Toutefois, des dispositifs, comme la circulaire du 15 avril 1996, ont été adoptés pour faciliter une migration de travail extracommunautaire dite "choisie" et répondre à des besoins spécifiques de main-d'œuvre. La procédure d'obtention d'une autorisation de travail a été simplifiée pour les salariés extracommunautaires recrutés à un salaire quatre à cinq fois le salaire minimum. Des titres de séjour spécifiquement dédiés aux professions artistiques, culturelles et scientifiques ont été créés par la loi du 11 mai 1998 relative à l'entrée et au séjour des étrangers et au droit d'asile, pour attirer les hautement qualifiés.

La France a également encouragé l'immigration des étudiants internationaux. Pour des niveaux de qualification plus faibles, on peut noter l'introduction d'un titre de séjour pour les travailleurs saisonniers ou la possibilité de régularisation par le travail des ressortissants extracommunautaires en situation irrégulière.

--*--

#### CONSIGNE A
Recopiez, dans l'extrait sur l'immigration de travail en France, le passage allant de « Toutefois, des dispositifs, comme » jusqu'à « les hautement qualifiés. ».
#### CONSIGNE B
Rédigez la suite de l'extrait sur la politique d'immigration en France, à partir de sa dernière phrase.

#### DONNÉES FOURNIES
--*--

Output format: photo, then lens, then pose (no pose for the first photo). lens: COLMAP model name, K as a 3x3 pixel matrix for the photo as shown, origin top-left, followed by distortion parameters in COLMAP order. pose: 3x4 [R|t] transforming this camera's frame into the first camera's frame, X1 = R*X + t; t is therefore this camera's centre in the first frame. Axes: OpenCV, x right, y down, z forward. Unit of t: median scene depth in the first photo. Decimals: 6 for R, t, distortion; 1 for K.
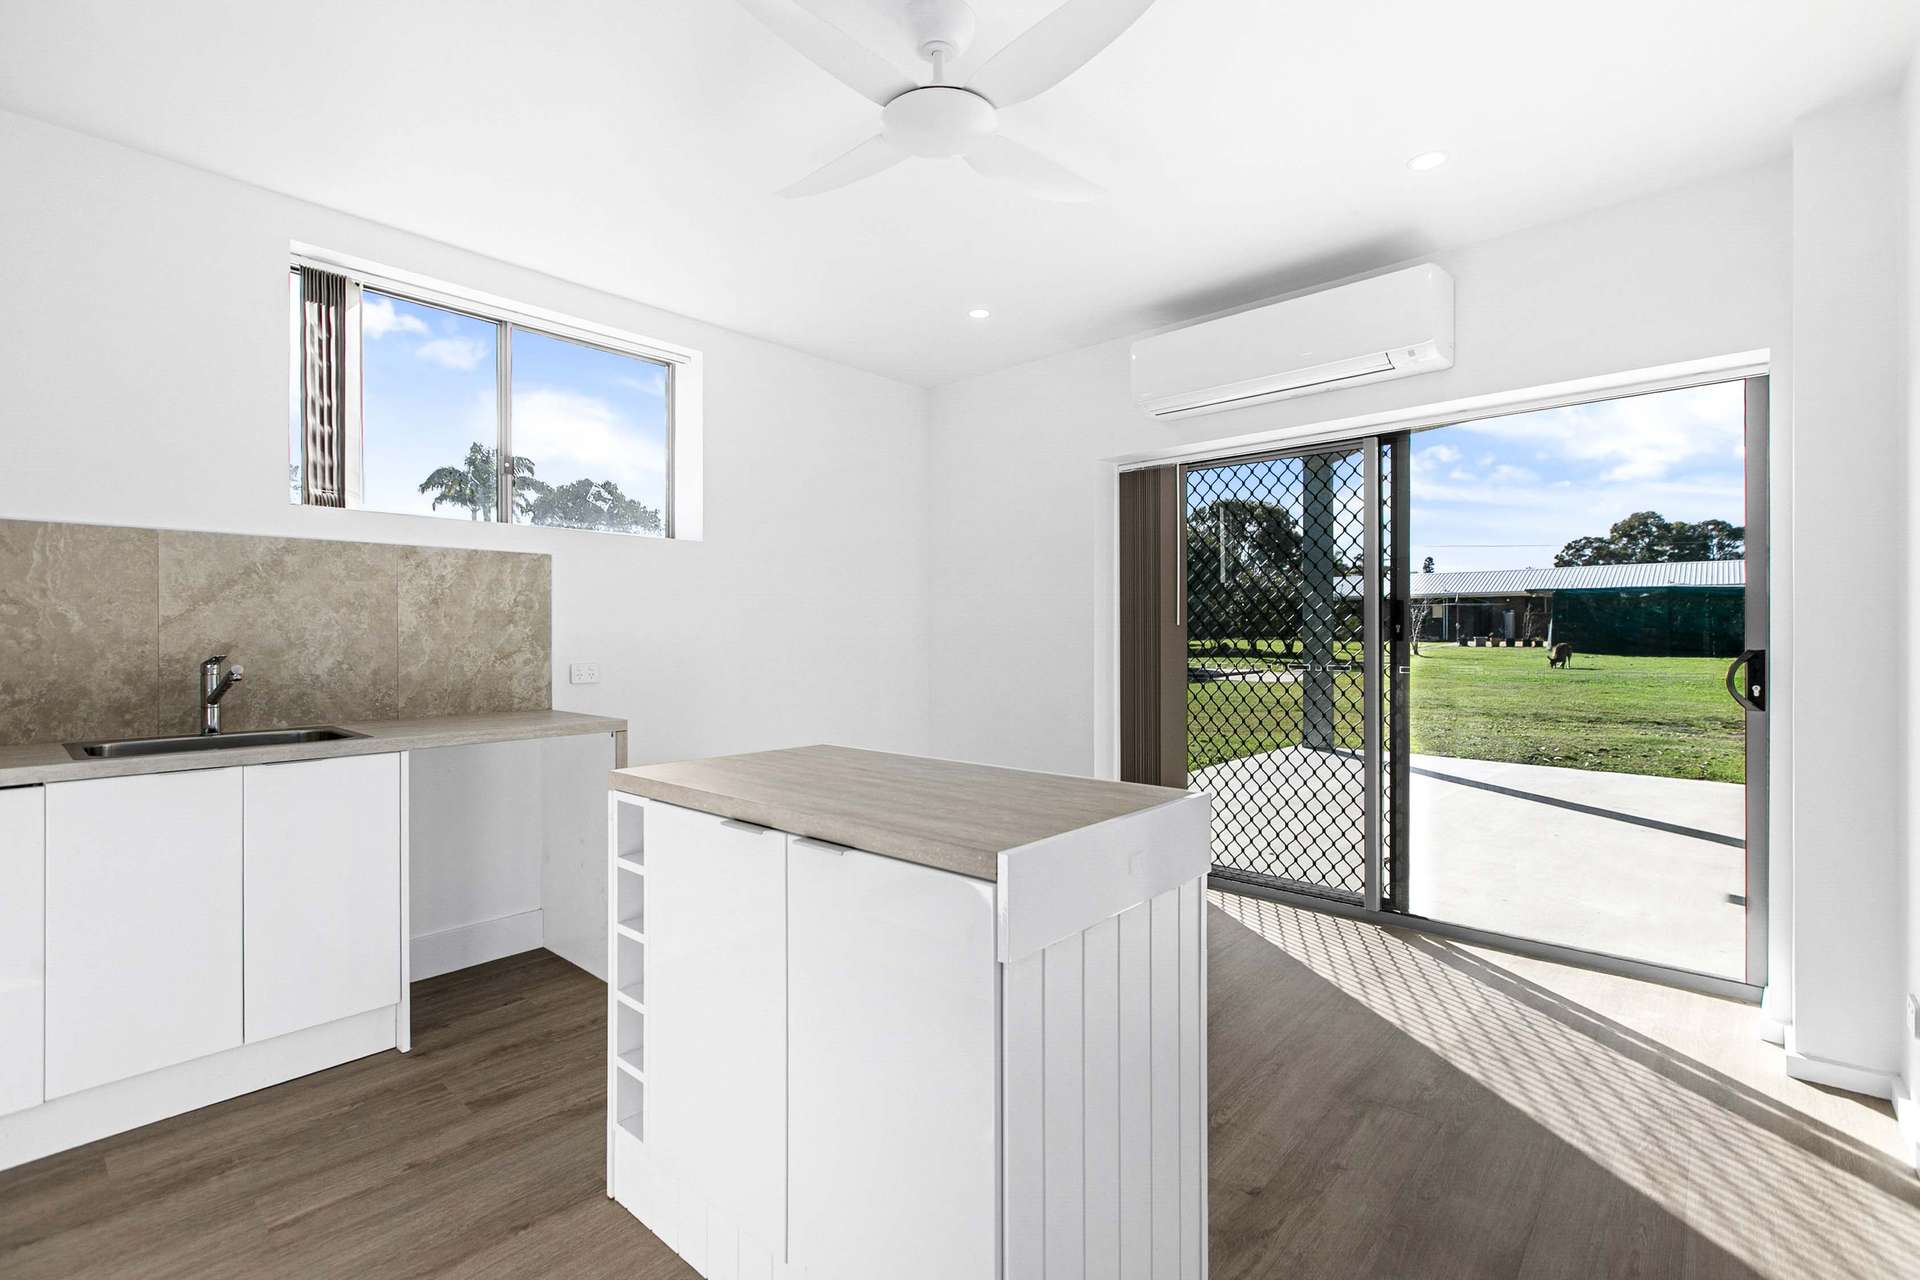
lens RADIAL K [[874.3, 0, 963.9], [0, 874.3, 632.0], [0, 0, 1]] dist [0.001177, 0.000098]
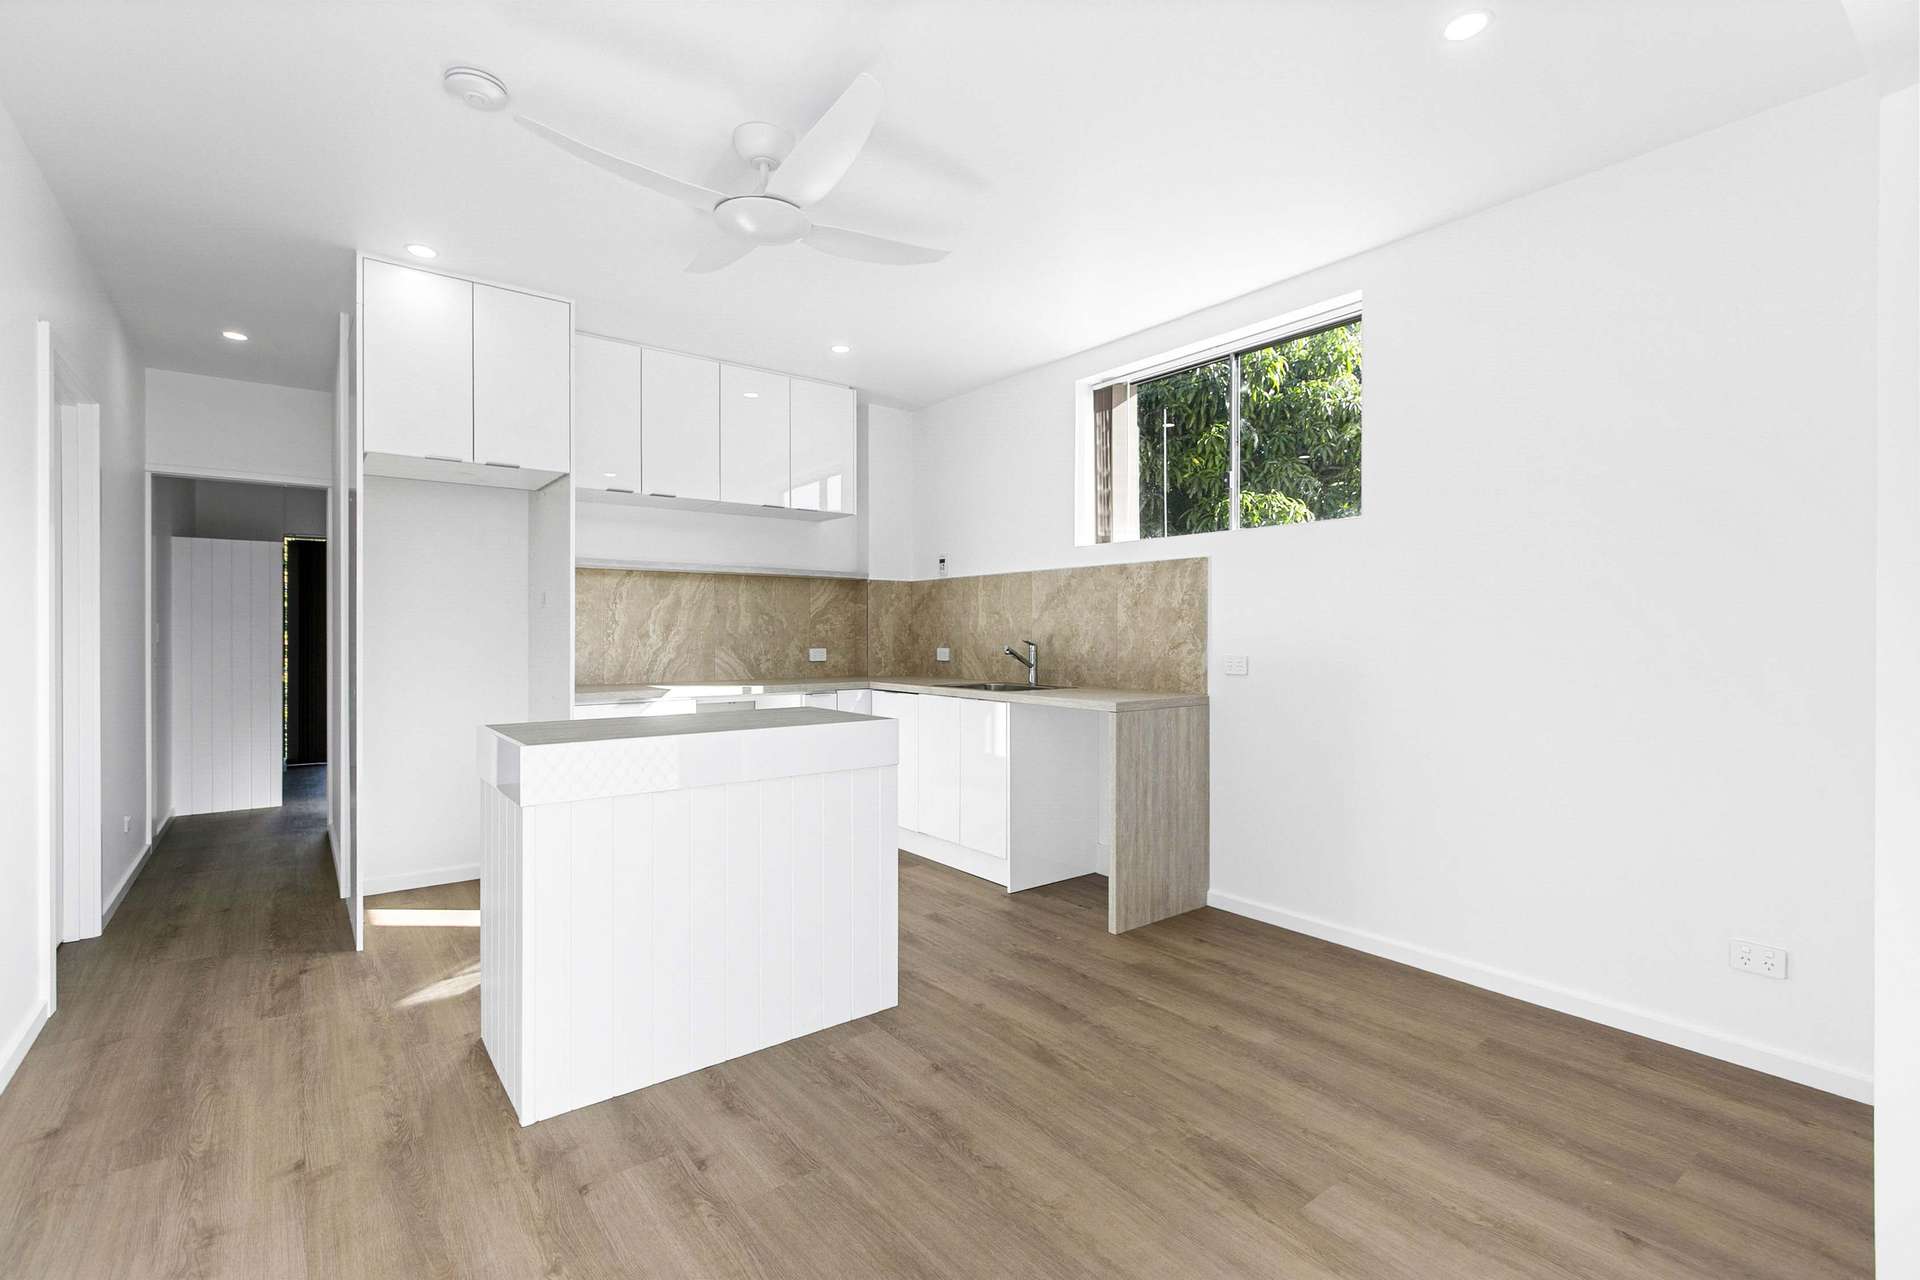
lens RADIAL K [[874.3, 0, 963.9], [0, 874.3, 632.0], [0, 0, 1]] dist [0.001177, 0.000098]
pose [[-0.194042, 0.002732, -0.980989, 0.792544], [0.004793, 0.999987, 0.001837, 0.004804], [0.980981, -0.004346, -0.194053, 1.050870]]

--*--

#### RÉPONSE ATTENDUE A
Toutefois, des dispositifs, comme la circulaire du 15 avril 1996, ont été adoptés pour faciliter une migration de travail extracommunautaire dite "choisie" et répondre à des besoins spécifiques de main-d'œuvre. La procédure d'obtention d'une autorisation de travail a été simplifiée pour les salariés extracommunautaires recrutés à un salaire quatre à cinq fois le salaire minimum. Des titres de séjour spécifiquement dédiés aux professions artistiques, culturelles et scientifiques ont été créés par la loi du 11 mai 1998 relative à l'entrée et au séjour des étrangers et au droit d'asile, pour attirer les hautement qualifiés.

#### RÉPONSE ATTENDUE B
Comme dans les autres pays les plus développés, l'immigration a augmenté en France au cours des deux dernières décennies. Reste que la France est aujourd'hui l'un des pays d'Europe où l'immigration est la plus faible relativement à la taille de l'économie. Les ressortissants étrangers ne représentent en 2021 que 7,7% de la population en France (12,7% en Allemagne et 8,7% en Italie), les personnes nées à l'étranger représentent 12,8% de la population en France (18,2% en Allemagne et 10,6% en Italie).

Les personnes nées étrangères à l'étranger résidant en France, les immigrés, représentent 10,3% de la population totale soit près de 6,7 millions de personnes en 2019 (dernière année pour les données définitives). Parmi eux, 30% environ sont ressortissants communautaires (UE28+AELE) bénéficiant de la libre circulation et d'établissement. Les ressortissants extracommunautaires sont soumis à l'obligation de détenir un titre de séjour pour s'installer d'une manière régulière en France.

La plupart des ressortissants extracommunautaires qui arrivent en France ou en Allemagne n'ont pas été recrutés directement depuis l'étranger pour des emplois précis nécessitant de la main-d'œuvre. Ils obtiennent une autorisation de séjour pour des raisons familiales ou humanitaires. En effet, l'introduction de travailleurs immigrés n'est plus la principale voie d'accès au séjour régulier et permanent depuis les années 1970.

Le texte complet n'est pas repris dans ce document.